**WHAT YOU HAVE TO DO**
The output should consist solely of the line containing "middle dip: (608, 382)" and all lines after it through the final line of the entries below, reproduced exactly.

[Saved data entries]
'''
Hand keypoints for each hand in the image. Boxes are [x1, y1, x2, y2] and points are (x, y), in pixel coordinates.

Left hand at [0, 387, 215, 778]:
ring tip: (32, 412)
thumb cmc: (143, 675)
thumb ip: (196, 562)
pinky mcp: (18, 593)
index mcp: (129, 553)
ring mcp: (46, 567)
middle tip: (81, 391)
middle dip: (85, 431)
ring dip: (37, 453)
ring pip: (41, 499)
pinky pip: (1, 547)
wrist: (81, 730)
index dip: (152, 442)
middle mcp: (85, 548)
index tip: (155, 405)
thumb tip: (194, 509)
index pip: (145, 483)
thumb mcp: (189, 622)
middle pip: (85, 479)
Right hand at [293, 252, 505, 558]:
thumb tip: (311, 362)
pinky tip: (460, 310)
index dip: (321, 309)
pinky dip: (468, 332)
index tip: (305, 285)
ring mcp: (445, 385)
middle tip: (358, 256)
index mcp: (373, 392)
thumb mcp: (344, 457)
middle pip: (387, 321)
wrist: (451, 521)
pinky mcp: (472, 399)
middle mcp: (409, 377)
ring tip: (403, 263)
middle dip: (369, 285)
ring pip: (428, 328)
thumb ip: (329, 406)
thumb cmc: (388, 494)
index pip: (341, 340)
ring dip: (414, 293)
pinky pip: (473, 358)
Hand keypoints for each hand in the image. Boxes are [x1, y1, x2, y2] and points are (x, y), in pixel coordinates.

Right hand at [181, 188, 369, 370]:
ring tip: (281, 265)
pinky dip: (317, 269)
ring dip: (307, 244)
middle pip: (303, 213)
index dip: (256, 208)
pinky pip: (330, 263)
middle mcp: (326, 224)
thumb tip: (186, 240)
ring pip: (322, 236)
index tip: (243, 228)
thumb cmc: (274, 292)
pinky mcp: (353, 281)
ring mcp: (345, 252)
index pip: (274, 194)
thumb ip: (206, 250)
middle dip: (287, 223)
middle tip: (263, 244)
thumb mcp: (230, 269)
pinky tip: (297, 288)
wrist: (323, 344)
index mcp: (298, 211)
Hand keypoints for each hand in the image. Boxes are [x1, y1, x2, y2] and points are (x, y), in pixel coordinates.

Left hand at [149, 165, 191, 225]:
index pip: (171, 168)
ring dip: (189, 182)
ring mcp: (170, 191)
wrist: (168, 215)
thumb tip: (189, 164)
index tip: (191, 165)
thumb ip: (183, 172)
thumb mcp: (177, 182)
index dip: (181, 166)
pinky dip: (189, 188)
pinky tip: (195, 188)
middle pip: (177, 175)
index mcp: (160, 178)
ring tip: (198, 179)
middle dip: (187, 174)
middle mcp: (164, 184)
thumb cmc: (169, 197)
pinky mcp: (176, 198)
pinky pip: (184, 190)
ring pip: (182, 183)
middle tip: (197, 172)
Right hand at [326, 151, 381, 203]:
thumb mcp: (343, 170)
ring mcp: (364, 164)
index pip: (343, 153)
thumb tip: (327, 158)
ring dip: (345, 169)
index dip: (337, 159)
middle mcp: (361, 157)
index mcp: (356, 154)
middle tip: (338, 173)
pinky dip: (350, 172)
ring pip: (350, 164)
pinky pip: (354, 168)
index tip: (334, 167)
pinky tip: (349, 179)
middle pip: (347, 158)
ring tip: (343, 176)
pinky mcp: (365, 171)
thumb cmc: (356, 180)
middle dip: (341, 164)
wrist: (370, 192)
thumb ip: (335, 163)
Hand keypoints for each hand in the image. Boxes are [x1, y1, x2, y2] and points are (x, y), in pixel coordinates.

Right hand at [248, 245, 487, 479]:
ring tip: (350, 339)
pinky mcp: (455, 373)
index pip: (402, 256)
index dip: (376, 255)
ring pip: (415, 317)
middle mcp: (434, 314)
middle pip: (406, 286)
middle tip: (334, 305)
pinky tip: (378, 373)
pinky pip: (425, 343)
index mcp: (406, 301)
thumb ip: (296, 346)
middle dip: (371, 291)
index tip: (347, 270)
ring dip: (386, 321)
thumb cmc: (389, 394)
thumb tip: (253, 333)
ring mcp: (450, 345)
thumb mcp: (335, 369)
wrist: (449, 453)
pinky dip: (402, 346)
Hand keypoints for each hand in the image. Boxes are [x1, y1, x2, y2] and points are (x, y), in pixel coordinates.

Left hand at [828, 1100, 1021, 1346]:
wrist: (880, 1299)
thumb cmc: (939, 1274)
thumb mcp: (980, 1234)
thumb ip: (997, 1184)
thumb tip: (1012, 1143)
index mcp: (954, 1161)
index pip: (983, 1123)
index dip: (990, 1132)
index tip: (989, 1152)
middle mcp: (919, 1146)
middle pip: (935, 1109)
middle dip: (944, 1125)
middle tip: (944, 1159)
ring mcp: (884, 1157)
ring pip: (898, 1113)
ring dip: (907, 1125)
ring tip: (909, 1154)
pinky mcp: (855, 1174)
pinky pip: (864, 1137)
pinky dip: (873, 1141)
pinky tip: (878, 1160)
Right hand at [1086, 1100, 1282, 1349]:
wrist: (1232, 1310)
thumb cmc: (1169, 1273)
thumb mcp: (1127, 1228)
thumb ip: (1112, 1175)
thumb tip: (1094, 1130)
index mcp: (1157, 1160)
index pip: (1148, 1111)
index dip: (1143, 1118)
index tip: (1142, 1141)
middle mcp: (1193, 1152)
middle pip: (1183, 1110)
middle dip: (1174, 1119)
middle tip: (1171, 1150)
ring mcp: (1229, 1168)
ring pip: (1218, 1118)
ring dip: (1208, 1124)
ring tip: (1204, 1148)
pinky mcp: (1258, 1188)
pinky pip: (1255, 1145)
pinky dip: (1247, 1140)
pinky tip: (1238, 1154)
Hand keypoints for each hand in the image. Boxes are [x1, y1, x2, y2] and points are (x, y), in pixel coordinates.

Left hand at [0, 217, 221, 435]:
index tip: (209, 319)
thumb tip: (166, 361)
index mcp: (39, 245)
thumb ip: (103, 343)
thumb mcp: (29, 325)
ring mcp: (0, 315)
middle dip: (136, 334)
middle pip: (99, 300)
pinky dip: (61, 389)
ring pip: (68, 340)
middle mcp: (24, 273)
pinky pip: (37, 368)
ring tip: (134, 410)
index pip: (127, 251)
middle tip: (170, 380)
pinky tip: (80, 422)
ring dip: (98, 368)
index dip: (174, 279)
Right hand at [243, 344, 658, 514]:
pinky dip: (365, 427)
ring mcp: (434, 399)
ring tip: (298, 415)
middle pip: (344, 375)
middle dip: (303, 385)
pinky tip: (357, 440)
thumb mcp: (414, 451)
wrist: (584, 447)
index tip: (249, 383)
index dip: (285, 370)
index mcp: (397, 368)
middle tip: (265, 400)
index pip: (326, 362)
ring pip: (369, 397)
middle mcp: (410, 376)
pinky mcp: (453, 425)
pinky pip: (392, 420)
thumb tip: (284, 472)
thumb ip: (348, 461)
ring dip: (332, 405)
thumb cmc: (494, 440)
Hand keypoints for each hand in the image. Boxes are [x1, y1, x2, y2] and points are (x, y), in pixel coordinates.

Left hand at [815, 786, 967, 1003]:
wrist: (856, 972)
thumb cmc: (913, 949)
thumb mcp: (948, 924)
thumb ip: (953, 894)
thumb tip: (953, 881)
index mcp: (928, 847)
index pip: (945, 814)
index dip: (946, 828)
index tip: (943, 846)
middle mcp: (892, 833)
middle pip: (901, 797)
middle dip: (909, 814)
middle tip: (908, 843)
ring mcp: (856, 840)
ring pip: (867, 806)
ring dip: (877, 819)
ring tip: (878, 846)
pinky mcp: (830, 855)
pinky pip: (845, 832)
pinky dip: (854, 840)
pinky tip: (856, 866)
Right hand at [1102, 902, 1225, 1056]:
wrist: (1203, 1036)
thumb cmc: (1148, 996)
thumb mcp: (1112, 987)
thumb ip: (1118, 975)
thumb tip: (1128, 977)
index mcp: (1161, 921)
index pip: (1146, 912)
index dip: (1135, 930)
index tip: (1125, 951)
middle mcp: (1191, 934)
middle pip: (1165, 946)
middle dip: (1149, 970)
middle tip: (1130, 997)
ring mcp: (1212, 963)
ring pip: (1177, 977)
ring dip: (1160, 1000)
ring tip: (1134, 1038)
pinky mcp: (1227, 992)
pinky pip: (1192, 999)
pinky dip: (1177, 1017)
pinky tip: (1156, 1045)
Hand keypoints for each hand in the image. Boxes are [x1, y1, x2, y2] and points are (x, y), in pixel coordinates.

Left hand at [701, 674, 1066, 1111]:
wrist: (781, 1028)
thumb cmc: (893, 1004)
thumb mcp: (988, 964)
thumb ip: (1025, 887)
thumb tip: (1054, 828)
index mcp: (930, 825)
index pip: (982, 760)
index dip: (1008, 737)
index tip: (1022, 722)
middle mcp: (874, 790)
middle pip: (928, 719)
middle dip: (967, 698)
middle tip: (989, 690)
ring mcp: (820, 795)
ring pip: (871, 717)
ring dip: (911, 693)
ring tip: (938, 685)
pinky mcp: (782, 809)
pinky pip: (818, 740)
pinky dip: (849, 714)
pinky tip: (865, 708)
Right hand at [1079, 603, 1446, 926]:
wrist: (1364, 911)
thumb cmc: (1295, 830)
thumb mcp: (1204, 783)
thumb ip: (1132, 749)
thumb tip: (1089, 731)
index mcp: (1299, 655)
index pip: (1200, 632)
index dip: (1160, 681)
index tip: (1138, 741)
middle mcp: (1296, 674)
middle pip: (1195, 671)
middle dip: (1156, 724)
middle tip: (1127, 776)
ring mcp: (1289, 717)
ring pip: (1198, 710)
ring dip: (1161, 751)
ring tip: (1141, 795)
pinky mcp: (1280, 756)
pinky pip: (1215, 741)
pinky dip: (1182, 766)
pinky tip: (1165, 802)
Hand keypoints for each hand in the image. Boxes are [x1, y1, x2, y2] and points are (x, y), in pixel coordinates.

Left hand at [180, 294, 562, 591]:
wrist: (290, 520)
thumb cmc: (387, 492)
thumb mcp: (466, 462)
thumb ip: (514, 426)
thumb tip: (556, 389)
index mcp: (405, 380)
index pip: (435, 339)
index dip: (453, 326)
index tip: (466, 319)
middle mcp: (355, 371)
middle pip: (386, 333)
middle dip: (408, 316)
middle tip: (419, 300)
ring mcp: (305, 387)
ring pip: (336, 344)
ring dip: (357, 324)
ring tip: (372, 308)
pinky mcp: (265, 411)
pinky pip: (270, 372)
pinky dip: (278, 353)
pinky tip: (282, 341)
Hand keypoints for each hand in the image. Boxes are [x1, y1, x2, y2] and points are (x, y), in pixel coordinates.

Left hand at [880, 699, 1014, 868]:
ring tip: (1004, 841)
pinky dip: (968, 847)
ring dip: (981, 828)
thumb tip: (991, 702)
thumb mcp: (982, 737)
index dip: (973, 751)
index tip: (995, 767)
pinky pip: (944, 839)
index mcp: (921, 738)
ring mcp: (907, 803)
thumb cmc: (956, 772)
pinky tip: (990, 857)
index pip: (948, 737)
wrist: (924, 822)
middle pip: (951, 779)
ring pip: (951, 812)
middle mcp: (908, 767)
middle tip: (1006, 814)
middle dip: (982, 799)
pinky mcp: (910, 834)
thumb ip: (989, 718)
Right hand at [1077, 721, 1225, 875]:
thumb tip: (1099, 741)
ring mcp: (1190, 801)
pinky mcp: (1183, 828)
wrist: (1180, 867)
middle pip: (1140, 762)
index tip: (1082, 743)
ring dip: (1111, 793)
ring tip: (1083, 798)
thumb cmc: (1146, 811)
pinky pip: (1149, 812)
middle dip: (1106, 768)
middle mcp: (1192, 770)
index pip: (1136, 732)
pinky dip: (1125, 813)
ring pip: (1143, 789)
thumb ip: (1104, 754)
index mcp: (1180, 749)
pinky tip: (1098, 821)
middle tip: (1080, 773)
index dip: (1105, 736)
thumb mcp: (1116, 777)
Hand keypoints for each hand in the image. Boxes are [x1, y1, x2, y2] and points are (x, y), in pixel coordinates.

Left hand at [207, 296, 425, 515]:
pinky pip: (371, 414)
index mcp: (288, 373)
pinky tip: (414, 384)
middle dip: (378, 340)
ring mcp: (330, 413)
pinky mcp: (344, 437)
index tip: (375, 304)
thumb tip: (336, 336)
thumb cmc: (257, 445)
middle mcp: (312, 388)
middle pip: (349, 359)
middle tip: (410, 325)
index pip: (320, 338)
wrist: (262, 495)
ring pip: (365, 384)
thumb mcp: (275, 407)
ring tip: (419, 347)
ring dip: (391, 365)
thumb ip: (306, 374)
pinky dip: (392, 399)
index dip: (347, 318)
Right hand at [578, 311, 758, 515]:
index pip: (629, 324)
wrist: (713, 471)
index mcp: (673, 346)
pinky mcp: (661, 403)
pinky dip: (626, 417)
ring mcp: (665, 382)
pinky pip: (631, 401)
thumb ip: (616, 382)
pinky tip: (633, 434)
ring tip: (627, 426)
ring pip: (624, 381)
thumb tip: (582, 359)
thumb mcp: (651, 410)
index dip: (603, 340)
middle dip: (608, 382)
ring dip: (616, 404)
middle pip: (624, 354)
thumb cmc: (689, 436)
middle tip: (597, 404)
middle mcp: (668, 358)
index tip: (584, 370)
'''
**TASK ANSWER**
middle dip: (608, 382)
ring dip: (616, 404)
middle pip: (624, 354)
thumb cmc: (689, 436)
middle tip: (597, 404)
middle mcp: (668, 358)
index tip: (584, 370)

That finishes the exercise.